JOB: The records below are to be returned exactly as written, minus their pictures.

DATA TO PROCESS:
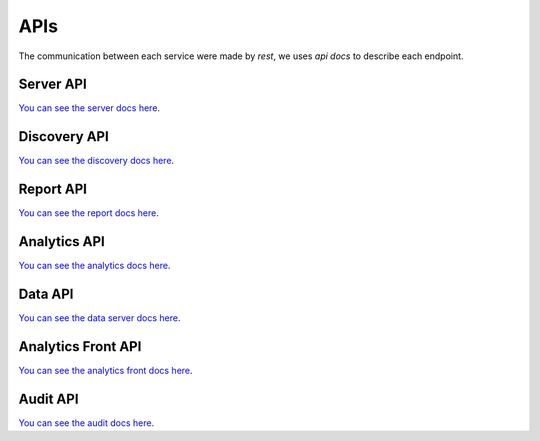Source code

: APIs
====================

The communication between each service were made by `rest`, we uses `api docs` to describe each endpoint.

Server API
----------

`You can see the server docs here <https://maestro-server.github.io/server-app/inventory/>`_. 

Discovery API
-------------

`You can see the discovery docs here <https://maestro-server.github.io/discovery-api/>`_. 

Report API
----------

`You can see the report docs here <https://maestro-server.github.io/report-app/>`_. 

Analytics API
-------------

`You can see the analytics docs here <https://maestro-server.github.io/analytics-maestro/>`_. 

Data API
--------

`You can see the data server docs here <https://maestro-server.github.io/data-app/>`_. 

Analytics Front API
-------------------

`You can see the analytics front docs here <https://maestro-server.github.io/analytics-front/>`_. 

Audit API
---------

`You can see the audit docs here <https://maestro-server.github.io/audit-app/>`_. 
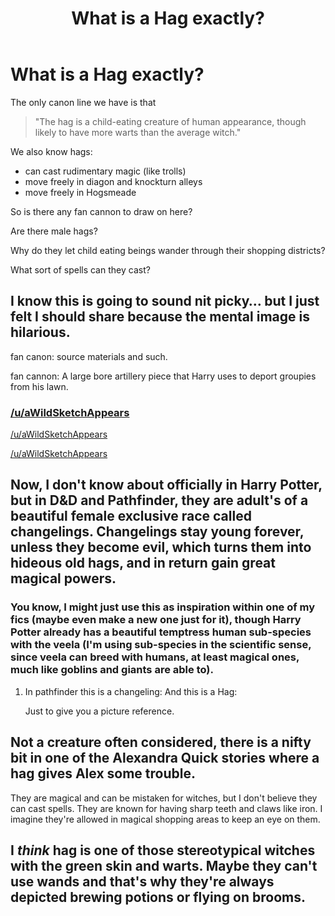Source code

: #+TITLE: What is a Hag exactly?

* What is a Hag exactly?
:PROPERTIES:
:Author: TyrialFrost
:Score: 10
:DateUnix: 1430456626.0
:DateShort: 2015-May-01
:FlairText: Discussion
:END:
The only canon line we have is that

#+begin_quote
  "The hag is a child-eating creature of human appearance, though likely to have more warts than the average witch."
#+end_quote

We also know hags:

- can cast rudimentary magic (like trolls)
- move freely in diagon and knockturn alleys
- move freely in Hogsmeade

So is there any fan cannon to draw on here?

Are there male hags?

Why do they let child eating beings wander through their shopping districts?

What sort of spells can they cast?


** I know this is going to sound nit picky... but I just felt I should share because the mental image is hilarious.

fan canon: source materials and such.

fan cannon: A large bore artillery piece that Harry uses to deport groupies from his lawn.
:PROPERTIES:
:Author: Ruljinn
:Score: 15
:DateUnix: 1430487713.0
:DateShort: 2015-May-01
:END:

*** [[/u/aWildSketchAppears]]

[[/u/aWildSketchAppears]]

[[/u/aWildSketchAppears]]
:PROPERTIES:
:Score: 3
:DateUnix: 1430502504.0
:DateShort: 2015-May-01
:END:


** Now, I don't know about officially in Harry Potter, but in D&D and Pathfinder, they are adult's of a beautiful female exclusive race called changelings. Changelings stay young forever, unless they become evil, which turns them into hideous old hags, and in return gain great magical powers.
:PROPERTIES:
:Author: Evilsbane
:Score: 8
:DateUnix: 1430488584.0
:DateShort: 2015-May-01
:END:

*** You know, I might just use this as inspiration within one of my fics (maybe even make a new one just for it), though Harry Potter already has a beautiful temptress human sub-species with the veela (I'm using sub-species in the scientific sense, since veela can breed with humans, at least magical ones, much like goblins and giants are able to).
:PROPERTIES:
:Score: 6
:DateUnix: 1430492945.0
:DateShort: 2015-May-01
:END:

**** In pathfinder this is a changeling: [[https://alzrius.files.wordpress.com/2011/04/changeling_girl.jpg]] And this is a Hag: [[http://fc09.deviantart.net/fs71/f/2014/121/d/9/storm_hag_by_rhineville-d7gr3qe.jpg]]

Just to give you a picture reference.
:PROPERTIES:
:Author: Evilsbane
:Score: 3
:DateUnix: 1430494976.0
:DateShort: 2015-May-01
:END:


** Not a creature often considered, there is a nifty bit in one of the Alexandra Quick stories where a hag gives Alex some trouble.

They are magical and can be mistaken for witches, but I don't believe they can cast spells. They are known for having sharp teeth and claws like iron. I imagine they're allowed in magical shopping areas to keep an eye on them.
:PROPERTIES:
:Author: wordhammer
:Score: 5
:DateUnix: 1430492286.0
:DateShort: 2015-May-01
:END:


** I /think/ hag is one of those stereotypical witches with the green skin and warts. Maybe they can't use wands and that's why they're always depicted brewing potions or flying on brooms.
:PROPERTIES:
:Author: Kadinz
:Score: 1
:DateUnix: 1430576965.0
:DateShort: 2015-May-02
:END:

OUTPUT BELOW:
Source code

: APIs
====================

The communication between each service were made by `rest`, we uses `api docs` to describe each endpoint.

Server API
----------

`You can see the server docs here <https://maestro-server.github.io/server-app/inventory/>`_. 

Discovery API
-------------

`You can see the discovery docs here <https://maestro-server.github.io/discovery-api/>`_. 

Report API
----------

`You can see the report docs here <https://maestro-server.github.io/report-app/>`_. 

Analytics API
-------------

`You can see the analytics docs here <https://maestro-server.github.io/analytics-maestro/>`_. 

Data API
--------

`You can see the data server docs here <https://maestro-server.github.io/data-app/>`_. 

Analytics Front API
-------------------

`You can see the analytics front docs here <https://maestro-server.github.io/analytics-front/>`_. 

Audit API
---------

`You can see the audit docs here <https://maestro-server.github.io/audit-app/>`_. 
Source code

: #+TITLE: What is a Hag exactly?

* What is a Hag exactly?
:PROPERTIES:
:Author: TyrialFrost
:Score: 10
:DateUnix: 1430456626.0
:DateShort: 2015-May-01
:FlairText: Discussion
:END:
The only canon line we have is that

#+begin_quote
  "The hag is a child-eating creature of human appearance, though likely to have more warts than the average witch."
#+end_quote

We also know hags:

- can cast rudimentary magic (like trolls)
- move freely in diagon and knockturn alleys
- move freely in Hogsmeade

So is there any fan cannon to draw on here?

Are there male hags?

Why do they let child eating beings wander through their shopping districts?

What sort of spells can they cast?


** I know this is going to sound nit picky... but I just felt I should share because the mental image is hilarious.

fan canon: source materials and such.

fan cannon: A large bore artillery piece that Harry uses to deport groupies from his lawn.
:PROPERTIES:
:Author: Ruljinn
:Score: 15
:DateUnix: 1430487713.0
:DateShort: 2015-May-01
:END:

*** [[/u/aWildSketchAppears]]

[[/u/aWildSketchAppears]]

[[/u/aWildSketchAppears]]
:PROPERTIES:
:Score: 3
:DateUnix: 1430502504.0
:DateShort: 2015-May-01
:END:


** Now, I don't know about officially in Harry Potter, but in D&D and Pathfinder, they are adult's of a beautiful female exclusive race called changelings. Changelings stay young forever, unless they become evil, which turns them into hideous old hags, and in return gain great magical powers.
:PROPERTIES:
:Author: Evilsbane
:Score: 8
:DateUnix: 1430488584.0
:DateShort: 2015-May-01
:END:

*** You know, I might just use this as inspiration within one of my fics (maybe even make a new one just for it), though Harry Potter already has a beautiful temptress human sub-species with the veela (I'm using sub-species in the scientific sense, since veela can breed with humans, at least magical ones, much like goblins and giants are able to).
:PROPERTIES:
:Score: 6
:DateUnix: 1430492945.0
:DateShort: 2015-May-01
:END:

**** In pathfinder this is a changeling: [[https://alzrius.files.wordpress.com/2011/04/changeling_girl.jpg]] And this is a Hag: [[http://fc09.deviantart.net/fs71/f/2014/121/d/9/storm_hag_by_rhineville-d7gr3qe.jpg]]

Just to give you a picture reference.
:PROPERTIES:
:Author: Evilsbane
:Score: 3
:DateUnix: 1430494976.0
:DateShort: 2015-May-01
:END:


** Not a creature often considered, there is a nifty bit in one of the Alexandra Quick stories where a hag gives Alex some trouble.

They are magical and can be mistaken for witches, but I don't believe they can cast spells. They are known for having sharp teeth and claws like iron. I imagine they're allowed in magical shopping areas to keep an eye on them.
:PROPERTIES:
:Author: wordhammer
:Score: 5
:DateUnix: 1430492286.0
:DateShort: 2015-May-01
:END:


** I /think/ hag is one of those stereotypical witches with the green skin and warts. Maybe they can't use wands and that's why they're always depicted brewing potions or flying on brooms.
:PROPERTIES:
:Author: Kadinz
:Score: 1
:DateUnix: 1430576965.0
:DateShort: 2015-May-02
:END:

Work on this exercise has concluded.